> _Work task_: Only one stretch of the data below is wanted: the lines starting at the one with "Figure 5. Data" and ending at the one with "Table 1. E.", both included, given again exactly.
Top of Data section
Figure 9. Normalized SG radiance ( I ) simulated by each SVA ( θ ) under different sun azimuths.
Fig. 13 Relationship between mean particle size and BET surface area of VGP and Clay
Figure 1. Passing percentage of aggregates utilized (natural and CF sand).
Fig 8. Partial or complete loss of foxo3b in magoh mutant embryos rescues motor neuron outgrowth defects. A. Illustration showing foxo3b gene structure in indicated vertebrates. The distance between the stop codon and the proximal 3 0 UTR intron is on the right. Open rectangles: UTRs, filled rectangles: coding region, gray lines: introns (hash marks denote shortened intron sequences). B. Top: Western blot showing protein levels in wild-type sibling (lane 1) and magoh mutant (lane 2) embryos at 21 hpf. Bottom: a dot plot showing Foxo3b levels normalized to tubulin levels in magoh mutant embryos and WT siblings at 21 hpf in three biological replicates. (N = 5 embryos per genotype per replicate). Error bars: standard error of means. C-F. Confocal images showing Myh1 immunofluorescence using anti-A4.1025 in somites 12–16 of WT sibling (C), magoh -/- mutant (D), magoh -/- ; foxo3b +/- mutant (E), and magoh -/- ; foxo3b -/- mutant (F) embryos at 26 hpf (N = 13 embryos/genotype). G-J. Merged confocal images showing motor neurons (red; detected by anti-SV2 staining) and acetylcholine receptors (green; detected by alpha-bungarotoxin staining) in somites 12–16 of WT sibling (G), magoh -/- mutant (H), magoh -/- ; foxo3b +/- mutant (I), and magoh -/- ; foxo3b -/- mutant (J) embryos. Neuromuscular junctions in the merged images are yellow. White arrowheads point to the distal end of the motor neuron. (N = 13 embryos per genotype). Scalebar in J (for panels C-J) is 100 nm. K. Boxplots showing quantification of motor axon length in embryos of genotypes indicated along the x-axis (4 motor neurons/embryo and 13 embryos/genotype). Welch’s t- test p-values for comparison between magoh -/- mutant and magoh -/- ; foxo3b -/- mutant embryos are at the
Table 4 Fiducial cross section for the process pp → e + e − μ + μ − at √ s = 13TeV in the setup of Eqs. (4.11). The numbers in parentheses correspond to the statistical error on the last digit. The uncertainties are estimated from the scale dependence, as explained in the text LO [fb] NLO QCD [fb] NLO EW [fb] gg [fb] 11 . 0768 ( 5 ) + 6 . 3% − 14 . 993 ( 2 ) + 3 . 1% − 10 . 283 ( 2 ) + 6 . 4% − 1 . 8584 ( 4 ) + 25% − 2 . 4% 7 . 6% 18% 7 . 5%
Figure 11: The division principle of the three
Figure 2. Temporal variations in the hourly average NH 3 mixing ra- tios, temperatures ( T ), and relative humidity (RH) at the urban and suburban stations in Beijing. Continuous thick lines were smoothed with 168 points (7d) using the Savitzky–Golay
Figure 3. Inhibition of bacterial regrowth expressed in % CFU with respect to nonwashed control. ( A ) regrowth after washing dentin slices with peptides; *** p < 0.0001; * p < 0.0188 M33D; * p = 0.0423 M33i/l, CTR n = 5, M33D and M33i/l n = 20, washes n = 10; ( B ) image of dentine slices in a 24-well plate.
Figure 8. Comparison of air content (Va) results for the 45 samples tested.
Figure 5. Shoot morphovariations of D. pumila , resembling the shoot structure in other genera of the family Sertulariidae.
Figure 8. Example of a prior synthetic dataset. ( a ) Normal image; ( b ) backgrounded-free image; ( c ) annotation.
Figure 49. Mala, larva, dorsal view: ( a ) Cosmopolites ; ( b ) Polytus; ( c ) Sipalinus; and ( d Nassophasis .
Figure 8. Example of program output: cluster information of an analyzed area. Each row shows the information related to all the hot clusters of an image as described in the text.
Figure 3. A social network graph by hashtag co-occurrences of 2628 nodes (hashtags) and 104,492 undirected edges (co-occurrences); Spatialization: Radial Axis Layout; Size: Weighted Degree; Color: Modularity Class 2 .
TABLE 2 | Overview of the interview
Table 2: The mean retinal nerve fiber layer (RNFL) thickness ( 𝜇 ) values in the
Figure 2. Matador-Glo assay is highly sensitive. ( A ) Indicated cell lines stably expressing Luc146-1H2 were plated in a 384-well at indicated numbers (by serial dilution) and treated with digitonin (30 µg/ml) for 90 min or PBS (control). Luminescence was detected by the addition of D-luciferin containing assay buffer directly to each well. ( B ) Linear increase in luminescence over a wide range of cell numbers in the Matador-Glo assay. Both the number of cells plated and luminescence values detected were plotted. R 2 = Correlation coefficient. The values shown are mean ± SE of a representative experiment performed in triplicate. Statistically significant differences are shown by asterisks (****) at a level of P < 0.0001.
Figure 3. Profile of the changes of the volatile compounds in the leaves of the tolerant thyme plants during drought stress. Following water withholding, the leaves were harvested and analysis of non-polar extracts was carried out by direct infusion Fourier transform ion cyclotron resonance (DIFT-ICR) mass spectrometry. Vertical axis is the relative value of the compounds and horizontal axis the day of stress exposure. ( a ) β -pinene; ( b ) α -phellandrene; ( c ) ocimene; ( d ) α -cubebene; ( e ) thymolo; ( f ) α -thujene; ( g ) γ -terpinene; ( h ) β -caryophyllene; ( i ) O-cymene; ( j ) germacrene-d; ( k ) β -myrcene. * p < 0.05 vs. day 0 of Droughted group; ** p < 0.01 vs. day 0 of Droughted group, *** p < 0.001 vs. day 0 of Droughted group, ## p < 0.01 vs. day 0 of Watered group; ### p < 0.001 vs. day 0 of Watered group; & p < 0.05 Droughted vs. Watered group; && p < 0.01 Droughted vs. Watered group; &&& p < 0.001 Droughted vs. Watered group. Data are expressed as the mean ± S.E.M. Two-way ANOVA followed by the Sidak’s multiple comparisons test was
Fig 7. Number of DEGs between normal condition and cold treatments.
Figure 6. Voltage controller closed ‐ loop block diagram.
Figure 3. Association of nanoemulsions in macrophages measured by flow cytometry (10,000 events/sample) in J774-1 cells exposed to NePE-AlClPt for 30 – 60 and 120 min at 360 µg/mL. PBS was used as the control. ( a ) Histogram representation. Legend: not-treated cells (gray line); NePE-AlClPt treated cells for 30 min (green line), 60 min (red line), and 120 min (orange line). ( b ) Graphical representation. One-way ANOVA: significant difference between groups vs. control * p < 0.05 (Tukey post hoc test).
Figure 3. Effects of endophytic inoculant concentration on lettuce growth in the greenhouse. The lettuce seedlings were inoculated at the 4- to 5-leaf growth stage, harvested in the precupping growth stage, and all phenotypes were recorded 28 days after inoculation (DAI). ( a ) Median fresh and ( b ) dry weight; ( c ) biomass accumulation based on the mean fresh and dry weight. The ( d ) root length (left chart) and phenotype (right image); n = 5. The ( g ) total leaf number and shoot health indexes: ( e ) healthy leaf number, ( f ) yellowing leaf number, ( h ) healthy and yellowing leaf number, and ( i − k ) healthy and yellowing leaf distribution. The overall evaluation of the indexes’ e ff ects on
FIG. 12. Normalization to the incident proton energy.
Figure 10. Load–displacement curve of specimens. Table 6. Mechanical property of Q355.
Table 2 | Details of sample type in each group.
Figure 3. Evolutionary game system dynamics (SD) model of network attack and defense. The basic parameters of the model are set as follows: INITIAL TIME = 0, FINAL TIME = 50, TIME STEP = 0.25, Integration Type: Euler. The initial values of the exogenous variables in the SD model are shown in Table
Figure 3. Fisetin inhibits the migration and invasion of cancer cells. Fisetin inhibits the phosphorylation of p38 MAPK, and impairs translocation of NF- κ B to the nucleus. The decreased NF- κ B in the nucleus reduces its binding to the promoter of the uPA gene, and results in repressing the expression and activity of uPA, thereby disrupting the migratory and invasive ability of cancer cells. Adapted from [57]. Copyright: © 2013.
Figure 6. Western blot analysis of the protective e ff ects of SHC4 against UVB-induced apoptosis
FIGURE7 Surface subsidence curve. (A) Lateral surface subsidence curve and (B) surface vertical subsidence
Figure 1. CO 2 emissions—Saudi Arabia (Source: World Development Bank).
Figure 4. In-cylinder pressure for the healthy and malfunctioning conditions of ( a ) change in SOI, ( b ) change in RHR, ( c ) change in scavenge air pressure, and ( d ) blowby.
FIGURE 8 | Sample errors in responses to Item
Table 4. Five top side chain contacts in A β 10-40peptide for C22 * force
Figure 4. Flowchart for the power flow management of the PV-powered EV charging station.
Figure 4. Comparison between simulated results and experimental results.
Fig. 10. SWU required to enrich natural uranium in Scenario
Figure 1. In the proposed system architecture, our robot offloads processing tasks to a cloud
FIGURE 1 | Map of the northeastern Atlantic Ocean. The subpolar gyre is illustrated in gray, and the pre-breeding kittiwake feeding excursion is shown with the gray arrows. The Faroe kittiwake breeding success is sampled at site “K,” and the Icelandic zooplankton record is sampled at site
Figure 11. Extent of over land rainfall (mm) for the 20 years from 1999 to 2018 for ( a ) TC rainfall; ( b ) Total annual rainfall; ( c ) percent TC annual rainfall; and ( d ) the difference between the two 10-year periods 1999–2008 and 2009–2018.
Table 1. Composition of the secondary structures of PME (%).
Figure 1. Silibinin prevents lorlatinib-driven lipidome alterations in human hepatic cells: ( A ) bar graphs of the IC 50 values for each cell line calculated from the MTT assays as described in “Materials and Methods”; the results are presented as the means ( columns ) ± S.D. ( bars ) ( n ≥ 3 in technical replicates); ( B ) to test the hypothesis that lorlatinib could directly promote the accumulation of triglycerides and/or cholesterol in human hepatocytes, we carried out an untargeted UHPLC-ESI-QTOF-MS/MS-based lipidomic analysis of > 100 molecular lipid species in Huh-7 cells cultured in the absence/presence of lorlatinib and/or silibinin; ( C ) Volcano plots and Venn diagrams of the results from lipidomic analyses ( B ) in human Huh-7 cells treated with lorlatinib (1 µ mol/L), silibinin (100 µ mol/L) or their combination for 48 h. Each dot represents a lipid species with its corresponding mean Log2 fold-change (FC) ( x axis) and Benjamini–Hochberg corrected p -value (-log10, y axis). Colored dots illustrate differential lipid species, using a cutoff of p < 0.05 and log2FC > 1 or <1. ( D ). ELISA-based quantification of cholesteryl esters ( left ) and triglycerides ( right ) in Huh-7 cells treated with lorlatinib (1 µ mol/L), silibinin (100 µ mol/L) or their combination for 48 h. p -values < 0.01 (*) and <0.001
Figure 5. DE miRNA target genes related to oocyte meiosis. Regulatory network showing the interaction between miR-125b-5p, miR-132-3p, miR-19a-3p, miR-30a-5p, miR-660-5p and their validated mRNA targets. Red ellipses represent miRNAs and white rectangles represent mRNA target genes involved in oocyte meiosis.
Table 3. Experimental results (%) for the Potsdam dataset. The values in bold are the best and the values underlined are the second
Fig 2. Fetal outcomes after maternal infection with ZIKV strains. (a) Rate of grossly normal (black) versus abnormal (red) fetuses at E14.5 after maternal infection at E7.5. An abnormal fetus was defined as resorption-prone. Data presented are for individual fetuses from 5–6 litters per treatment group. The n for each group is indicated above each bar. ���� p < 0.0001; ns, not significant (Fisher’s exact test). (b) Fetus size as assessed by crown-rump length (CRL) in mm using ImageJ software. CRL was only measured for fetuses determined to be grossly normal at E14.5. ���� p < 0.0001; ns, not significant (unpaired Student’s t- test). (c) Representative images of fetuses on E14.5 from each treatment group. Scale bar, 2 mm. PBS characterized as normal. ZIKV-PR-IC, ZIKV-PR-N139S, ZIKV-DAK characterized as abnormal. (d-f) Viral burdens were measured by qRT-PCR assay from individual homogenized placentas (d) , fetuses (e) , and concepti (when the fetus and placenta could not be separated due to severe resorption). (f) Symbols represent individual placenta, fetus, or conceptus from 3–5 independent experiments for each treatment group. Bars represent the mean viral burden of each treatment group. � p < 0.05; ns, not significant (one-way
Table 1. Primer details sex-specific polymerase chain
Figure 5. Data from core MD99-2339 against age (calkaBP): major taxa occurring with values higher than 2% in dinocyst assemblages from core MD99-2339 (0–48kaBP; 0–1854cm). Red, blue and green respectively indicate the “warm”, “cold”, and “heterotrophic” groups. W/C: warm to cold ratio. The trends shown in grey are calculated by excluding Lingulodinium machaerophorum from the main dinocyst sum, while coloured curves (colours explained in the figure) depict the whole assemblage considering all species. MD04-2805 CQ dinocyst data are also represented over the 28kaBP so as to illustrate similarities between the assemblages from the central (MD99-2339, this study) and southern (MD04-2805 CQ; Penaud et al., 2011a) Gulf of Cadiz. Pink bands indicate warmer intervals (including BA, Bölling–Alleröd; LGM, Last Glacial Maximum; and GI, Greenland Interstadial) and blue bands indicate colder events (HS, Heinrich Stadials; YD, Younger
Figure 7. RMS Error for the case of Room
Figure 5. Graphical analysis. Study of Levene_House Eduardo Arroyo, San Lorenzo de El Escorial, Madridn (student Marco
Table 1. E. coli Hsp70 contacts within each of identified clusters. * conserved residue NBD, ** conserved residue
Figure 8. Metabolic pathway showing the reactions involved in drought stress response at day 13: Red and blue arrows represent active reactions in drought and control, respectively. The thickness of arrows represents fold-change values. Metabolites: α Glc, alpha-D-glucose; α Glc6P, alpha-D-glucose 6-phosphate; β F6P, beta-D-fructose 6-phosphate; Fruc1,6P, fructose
Bottom of Data section
> _Completed exercise_:
Figure 5. Data from core MD99-2339 against age (calkaBP): major taxa occurring with values higher than 2% in dinocyst assemblages from core MD99-2339 (0–48kaBP; 0–1854cm). Red, blue and green respectively indicate the “warm”, “cold”, and “heterotrophic” groups. W/C: warm to cold ratio. The trends shown in grey are calculated by excluding Lingulodinium machaerophorum from the main dinocyst sum, while coloured curves (colours explained in the figure) depict the whole assemblage considering all species. MD04-2805 CQ dinocyst data are also represented over the 28kaBP so as to illustrate similarities between the assemblages from the central (MD99-2339, this study) and southern (MD04-2805 CQ; Penaud et al., 2011a) Gulf of Cadiz. Pink bands indicate warmer intervals (including BA, Bölling–Alleröd; LGM, Last Glacial Maximum; and GI, Greenland Interstadial) and blue bands indicate colder events (HS, Heinrich Stadials; YD, Younger
Figure 7. RMS Error for the case of Room
Figure 5. Graphical analysis. Study of Levene_House Eduardo Arroyo, San Lorenzo de El Escorial, Madridn (student Marco
Table 1. E. coli Hsp70 contacts within each of identified clusters. * conserved residue NBD, ** conserved residue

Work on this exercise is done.